= Robert Lewis Morgan =

American politician

Robert Lewis Morgan (born January 5, 1952) is an American Democratic Party politician who served in the New Jersey General Assembly for one term from 2004 to 2006, where he represented the 12th legislative district.

Morgan served in the Assembly on the Education and the Health and Human Services Committees.

Morgan and running mate Michael J. Panter were elected in 2003, ousting incumbent Republicans Michael Arnone and Clare Farragher .

In results from balloting on Election Day, November 8, 2005, in the 12th district, covering portions of Monmouth and Mercer counties, Republican challenger Jennifer Beck had an edge of over 1,000 votes for one of the two seats in the district. In early results, fewer than three hundred votes had separated Republican challenger Declan O'Scanlon and the one-term incumbent Democrats Robert Lewis Morgan and Michael J. Panter, leaving the race too close to call with O'Scanlon leading by just over 100 votes.

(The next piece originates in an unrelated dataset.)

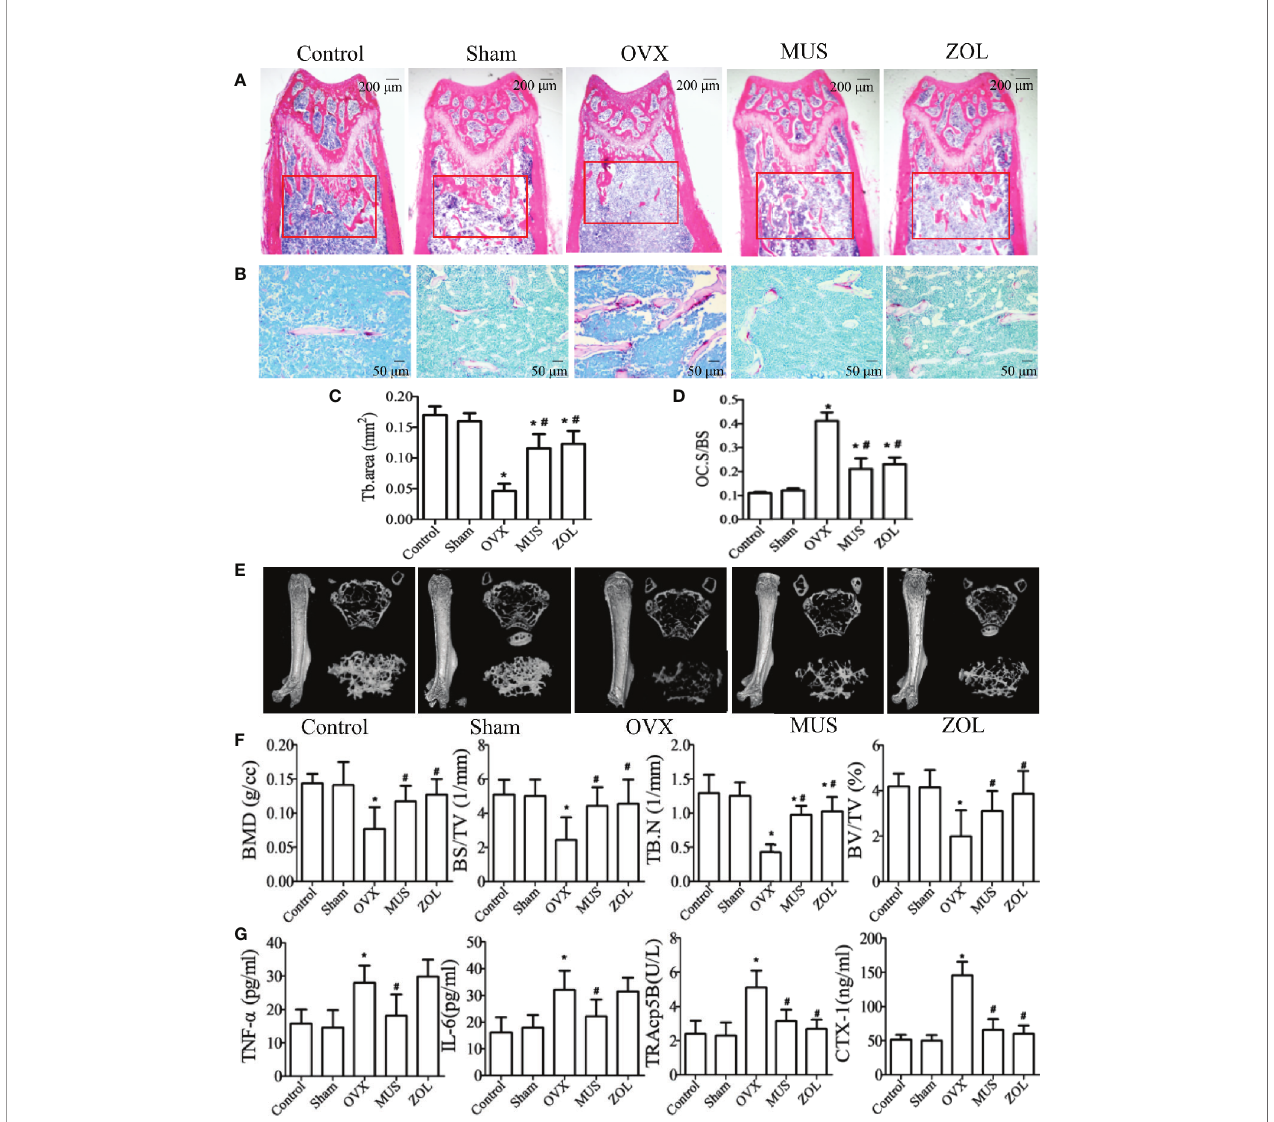
FIGURE 8 | Muscone prevents bone loss in OVX mice by suppressing osteoclastogenesis. (A, C) Mice are sacri fi ced 6 weeks after operation, and H&E staining of femoral shows that the OVX group has a signi fi cant trabecular bone loss, and the muscone group has more trabecular area. (B, D) TRAP staining shows that muscone signi fi cantly depresses osteoclasts differentiation. (E) For each femur, 100 section planes from the growth plate are scanned, and bone structure images in two-dimensional and three-dimensional version are reconstructed. (F) Bone mineral density (BMD), bone volume/total volume (BV/TV), bone surface area/total volume (BS/TV), and trabecular number (Tb.N), within the selected metaphyseal region, are showed in the charts. (G) TNF-a, IL-6, TRAcp5B, and CTX-1 are examined in serum. *P < 0.05 vs. the control group, # P < 0.05 vs. the OVX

The final tally had Panter retaining his seat by a 73-vote margin over O'Scanlon and Morgan in fourth place, falling short in his bid for re-election.

Morgan served on the Little Silver School District Board of Education as Vice President and on the Red Bank Regional High School Board of Education, also as President, a regional district that serves students in Little Silver, Red Bank and Shrewsbury. He has also served as President of both the Monmouth County Tuberculosis Control Board and the Monmouth County Infectious Disease Control Committee.

Morgan holds faculty positions at the Robert Wood Johnson Medical School and the School of Public Health at the University of Medicine and Dentistry of New Jersey, as well as the Department of Human Ecology at Rutgers University.

Morgan received an A.B. from Cornell University, an M.A. from the Columbia University School of International and Public Affairs, an M.P.H. from the Columbia University School of Public Health, was awarded an M.D. from the St. George's University School of Medicine and is a Doctoral Candidate at Columbia University in Epidemiology.